• **How to complete this task**
Return only that part of the material below which starts with the line containing "their respective owners." and goes on through the line containing "so you understand, there", restated exactly.

• **Recorded data**

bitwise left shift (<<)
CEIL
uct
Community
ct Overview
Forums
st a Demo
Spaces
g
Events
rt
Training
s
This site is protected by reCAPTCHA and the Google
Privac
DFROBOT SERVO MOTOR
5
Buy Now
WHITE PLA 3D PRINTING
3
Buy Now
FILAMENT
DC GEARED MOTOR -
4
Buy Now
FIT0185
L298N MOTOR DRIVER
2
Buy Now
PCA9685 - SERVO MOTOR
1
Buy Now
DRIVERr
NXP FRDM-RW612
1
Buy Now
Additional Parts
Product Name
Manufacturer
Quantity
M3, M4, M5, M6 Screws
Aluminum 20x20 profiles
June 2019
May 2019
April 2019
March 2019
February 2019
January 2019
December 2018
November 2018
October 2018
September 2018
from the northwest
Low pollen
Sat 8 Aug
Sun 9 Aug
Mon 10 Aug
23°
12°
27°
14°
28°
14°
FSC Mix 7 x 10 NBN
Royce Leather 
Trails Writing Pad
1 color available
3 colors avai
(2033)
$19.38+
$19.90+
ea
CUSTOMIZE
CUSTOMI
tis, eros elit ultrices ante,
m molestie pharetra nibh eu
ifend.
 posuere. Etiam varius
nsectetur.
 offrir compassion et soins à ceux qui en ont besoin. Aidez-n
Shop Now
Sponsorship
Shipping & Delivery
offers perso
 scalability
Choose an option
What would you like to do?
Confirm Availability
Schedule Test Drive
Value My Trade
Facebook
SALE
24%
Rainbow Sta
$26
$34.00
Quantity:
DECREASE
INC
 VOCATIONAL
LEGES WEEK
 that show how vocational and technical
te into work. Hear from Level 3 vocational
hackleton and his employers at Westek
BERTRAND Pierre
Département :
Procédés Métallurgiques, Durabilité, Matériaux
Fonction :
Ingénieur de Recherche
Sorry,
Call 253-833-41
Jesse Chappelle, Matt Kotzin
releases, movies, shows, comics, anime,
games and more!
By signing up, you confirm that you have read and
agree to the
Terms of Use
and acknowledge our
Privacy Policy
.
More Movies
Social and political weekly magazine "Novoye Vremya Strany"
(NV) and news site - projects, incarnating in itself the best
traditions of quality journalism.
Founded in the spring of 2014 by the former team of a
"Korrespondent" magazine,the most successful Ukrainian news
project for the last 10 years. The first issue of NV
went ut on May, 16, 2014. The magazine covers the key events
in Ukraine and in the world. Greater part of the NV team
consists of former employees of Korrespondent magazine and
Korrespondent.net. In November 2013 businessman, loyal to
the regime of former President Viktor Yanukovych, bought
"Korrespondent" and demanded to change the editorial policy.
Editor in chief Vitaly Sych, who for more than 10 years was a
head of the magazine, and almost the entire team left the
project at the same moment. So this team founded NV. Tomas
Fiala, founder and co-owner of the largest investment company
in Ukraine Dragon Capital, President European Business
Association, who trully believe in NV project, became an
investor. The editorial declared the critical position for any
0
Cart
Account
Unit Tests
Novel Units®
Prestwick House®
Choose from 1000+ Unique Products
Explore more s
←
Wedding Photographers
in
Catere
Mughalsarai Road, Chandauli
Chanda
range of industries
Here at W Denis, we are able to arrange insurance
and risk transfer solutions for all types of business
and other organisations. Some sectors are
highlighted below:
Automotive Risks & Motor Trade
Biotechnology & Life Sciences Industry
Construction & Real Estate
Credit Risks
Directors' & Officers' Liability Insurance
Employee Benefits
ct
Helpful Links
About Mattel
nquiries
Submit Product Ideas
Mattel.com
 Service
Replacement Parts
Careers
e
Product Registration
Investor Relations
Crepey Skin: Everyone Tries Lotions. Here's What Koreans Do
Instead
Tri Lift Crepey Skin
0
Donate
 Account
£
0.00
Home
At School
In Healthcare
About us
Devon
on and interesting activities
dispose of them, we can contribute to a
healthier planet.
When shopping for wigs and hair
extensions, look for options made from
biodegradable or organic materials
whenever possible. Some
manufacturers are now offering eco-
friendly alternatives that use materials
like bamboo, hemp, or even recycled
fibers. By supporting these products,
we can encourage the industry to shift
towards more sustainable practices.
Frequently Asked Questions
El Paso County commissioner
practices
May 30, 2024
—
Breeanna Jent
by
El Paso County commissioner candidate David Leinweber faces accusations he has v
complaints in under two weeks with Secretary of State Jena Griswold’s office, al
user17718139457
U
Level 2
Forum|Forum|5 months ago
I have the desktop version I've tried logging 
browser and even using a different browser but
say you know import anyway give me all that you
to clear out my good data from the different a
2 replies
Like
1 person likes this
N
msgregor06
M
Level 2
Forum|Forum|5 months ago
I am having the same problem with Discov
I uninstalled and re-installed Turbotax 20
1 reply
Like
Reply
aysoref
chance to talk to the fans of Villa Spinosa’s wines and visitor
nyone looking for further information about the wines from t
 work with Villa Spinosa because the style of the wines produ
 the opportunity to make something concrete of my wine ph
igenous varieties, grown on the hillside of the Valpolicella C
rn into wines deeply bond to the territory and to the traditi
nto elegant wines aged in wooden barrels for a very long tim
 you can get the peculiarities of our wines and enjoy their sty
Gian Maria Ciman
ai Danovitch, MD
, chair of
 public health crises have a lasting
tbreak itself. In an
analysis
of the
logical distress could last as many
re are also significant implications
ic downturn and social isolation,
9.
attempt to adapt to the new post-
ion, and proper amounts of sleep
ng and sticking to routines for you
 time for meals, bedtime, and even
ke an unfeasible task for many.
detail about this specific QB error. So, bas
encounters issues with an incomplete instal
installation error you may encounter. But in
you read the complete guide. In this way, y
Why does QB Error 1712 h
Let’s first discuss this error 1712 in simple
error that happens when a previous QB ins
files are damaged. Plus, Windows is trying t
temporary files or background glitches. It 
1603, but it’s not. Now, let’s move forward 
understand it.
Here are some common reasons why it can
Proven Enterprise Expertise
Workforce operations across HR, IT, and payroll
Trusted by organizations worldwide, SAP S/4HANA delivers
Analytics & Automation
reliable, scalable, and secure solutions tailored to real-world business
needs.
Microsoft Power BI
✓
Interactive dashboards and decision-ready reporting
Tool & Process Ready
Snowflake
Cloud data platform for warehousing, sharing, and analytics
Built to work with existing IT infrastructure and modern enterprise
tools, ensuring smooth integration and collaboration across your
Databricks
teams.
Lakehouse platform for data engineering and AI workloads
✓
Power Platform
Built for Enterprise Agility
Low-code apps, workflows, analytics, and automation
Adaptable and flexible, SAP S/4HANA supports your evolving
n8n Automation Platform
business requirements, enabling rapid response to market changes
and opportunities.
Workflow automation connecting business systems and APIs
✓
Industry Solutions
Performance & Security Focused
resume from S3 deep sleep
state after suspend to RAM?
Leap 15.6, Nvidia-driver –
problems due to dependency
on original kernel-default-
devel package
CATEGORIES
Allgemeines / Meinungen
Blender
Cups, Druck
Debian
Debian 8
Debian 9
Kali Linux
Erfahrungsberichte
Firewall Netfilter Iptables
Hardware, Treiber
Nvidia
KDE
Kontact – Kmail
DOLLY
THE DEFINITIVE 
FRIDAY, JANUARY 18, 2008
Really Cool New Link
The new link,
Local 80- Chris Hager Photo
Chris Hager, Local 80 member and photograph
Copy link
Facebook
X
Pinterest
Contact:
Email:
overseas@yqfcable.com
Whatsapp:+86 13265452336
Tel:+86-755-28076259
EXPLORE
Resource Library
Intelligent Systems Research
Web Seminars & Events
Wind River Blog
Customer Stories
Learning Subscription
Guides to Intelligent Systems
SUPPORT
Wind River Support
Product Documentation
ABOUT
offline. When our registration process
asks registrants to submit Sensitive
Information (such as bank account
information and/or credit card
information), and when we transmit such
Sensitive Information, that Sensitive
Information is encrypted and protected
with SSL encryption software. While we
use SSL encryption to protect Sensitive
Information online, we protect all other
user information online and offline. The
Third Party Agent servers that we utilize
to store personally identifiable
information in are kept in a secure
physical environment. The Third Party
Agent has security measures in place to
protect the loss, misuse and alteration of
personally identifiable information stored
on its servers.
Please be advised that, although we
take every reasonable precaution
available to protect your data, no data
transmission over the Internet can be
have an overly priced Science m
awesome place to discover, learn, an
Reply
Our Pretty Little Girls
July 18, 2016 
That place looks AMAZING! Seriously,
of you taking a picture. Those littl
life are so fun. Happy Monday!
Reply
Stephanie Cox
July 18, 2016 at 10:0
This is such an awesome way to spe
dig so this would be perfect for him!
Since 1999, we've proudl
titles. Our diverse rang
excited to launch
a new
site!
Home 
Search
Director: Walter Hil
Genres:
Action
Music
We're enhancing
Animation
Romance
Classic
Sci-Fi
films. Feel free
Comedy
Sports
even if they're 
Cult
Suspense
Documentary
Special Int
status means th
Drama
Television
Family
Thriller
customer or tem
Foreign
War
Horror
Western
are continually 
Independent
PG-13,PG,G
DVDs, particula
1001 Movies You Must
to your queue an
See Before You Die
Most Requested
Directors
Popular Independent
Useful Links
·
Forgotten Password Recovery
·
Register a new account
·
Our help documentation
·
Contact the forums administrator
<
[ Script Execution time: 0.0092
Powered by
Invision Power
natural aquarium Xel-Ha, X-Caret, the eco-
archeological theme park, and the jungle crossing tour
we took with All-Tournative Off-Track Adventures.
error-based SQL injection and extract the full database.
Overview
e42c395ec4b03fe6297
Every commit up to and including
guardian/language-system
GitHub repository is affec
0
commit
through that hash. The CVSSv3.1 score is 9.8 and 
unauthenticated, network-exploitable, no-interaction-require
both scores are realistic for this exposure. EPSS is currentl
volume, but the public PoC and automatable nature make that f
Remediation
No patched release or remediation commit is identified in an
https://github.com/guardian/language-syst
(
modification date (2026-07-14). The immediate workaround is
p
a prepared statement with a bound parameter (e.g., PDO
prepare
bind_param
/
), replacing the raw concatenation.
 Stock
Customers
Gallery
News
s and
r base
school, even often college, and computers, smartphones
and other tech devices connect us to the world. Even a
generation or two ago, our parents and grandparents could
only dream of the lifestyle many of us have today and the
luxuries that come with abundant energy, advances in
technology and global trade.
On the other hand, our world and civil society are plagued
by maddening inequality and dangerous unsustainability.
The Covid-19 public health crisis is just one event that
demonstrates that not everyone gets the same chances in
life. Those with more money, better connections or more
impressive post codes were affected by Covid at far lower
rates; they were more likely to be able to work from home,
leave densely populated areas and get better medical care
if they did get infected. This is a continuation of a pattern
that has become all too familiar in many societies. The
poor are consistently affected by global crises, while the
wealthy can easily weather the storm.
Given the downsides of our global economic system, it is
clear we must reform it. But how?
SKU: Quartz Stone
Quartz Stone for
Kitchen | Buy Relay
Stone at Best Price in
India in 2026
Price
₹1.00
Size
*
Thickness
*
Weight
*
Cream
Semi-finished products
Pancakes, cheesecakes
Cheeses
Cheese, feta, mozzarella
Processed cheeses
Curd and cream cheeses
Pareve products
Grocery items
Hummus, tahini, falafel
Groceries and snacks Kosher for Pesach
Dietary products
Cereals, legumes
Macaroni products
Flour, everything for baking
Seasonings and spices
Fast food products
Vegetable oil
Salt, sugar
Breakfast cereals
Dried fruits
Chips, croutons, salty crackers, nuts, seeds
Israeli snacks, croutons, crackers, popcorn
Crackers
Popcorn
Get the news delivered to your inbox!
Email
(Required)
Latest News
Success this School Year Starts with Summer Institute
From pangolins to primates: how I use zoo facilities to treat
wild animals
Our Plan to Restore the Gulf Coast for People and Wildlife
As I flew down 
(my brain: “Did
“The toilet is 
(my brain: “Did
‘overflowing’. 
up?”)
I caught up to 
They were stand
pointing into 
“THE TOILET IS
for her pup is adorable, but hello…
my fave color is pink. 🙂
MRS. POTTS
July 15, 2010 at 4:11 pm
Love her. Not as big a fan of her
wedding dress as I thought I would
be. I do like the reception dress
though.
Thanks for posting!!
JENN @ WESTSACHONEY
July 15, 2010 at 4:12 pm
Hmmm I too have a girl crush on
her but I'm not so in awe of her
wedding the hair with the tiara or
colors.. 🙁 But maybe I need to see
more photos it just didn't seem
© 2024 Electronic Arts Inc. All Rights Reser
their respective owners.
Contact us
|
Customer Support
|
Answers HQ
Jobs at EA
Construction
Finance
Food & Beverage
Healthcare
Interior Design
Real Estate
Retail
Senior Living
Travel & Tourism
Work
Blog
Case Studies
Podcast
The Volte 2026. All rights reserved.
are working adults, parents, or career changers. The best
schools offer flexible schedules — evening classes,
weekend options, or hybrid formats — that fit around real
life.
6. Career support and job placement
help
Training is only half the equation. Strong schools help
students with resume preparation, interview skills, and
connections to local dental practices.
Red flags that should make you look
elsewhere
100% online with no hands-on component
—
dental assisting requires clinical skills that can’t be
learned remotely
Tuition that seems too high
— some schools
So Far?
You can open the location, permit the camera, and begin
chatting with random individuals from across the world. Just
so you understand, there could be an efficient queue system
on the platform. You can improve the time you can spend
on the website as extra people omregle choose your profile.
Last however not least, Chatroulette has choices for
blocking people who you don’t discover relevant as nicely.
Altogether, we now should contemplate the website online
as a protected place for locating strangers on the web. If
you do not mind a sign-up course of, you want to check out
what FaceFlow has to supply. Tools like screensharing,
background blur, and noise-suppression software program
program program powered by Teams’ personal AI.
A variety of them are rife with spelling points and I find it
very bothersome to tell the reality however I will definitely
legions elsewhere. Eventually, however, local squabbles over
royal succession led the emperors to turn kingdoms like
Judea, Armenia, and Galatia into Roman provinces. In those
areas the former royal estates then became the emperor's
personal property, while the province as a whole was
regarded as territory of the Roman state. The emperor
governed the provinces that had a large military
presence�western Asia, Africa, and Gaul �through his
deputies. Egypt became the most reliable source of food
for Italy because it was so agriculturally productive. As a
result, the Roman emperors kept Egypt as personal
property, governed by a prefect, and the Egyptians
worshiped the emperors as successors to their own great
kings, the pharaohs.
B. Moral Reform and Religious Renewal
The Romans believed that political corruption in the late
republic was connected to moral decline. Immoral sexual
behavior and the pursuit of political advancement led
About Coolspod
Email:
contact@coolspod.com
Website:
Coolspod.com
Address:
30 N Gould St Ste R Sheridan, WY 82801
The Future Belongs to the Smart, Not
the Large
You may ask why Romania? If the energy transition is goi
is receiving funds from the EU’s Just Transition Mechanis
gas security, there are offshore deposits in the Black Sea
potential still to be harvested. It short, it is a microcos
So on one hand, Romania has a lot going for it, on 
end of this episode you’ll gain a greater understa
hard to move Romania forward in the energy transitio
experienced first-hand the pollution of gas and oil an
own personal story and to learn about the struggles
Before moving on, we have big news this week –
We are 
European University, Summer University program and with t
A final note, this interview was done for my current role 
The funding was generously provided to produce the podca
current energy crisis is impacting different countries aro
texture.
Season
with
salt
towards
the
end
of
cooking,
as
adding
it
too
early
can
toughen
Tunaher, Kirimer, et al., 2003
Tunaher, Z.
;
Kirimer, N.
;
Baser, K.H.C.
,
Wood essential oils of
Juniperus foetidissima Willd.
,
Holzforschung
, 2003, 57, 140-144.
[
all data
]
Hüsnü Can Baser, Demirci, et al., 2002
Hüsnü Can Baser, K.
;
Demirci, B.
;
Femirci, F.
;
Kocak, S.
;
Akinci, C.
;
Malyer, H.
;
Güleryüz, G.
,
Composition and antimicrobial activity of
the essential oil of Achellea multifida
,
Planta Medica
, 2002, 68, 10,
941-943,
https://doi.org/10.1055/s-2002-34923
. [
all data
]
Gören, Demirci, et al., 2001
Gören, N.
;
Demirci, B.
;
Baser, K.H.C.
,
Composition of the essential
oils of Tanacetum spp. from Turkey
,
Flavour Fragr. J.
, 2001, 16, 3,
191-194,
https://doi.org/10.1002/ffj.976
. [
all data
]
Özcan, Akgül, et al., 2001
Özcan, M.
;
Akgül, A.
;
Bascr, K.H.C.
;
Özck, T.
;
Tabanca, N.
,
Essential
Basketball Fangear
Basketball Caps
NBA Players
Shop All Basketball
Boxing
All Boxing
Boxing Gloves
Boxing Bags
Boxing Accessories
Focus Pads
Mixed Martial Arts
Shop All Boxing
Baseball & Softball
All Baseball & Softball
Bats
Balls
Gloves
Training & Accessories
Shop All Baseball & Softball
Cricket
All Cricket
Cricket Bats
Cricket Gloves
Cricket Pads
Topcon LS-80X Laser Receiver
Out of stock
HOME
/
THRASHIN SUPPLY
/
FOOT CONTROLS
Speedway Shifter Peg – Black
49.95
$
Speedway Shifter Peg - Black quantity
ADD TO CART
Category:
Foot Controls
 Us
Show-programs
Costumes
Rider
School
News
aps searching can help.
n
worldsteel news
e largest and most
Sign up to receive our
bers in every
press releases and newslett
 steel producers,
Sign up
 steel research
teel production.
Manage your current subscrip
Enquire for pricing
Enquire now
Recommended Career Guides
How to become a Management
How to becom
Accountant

• **Your response**
their respective owners.
Contact us
|
Customer Support
|
Answers HQ
Jobs at EA
Construction
Finance
Food & Beverage
Healthcare
Interior Design
Real Estate
Retail
Senior Living
Travel & Tourism
Work
Blog
Case Studies
Podcast
The Volte 2026. All rights reserved.
are working adults, parents, or career changers. The best
schools offer flexible schedules — evening classes,
weekend options, or hybrid formats — that fit around real
life.
6. Career support and job placement
help
Training is only half the equation. Strong schools help
students with resume preparation, interview skills, and
connections to local dental practices.
Red flags that should make you look
elsewhere
100% online with no hands-on component
—
dental assisting requires clinical skills that can’t be
learned remotely
Tuition that seems too high
— some schools
So Far?
You can open the location, permit the camera, and begin
chatting with random individuals from across the world. Just
so you understand, there could be an efficient queue system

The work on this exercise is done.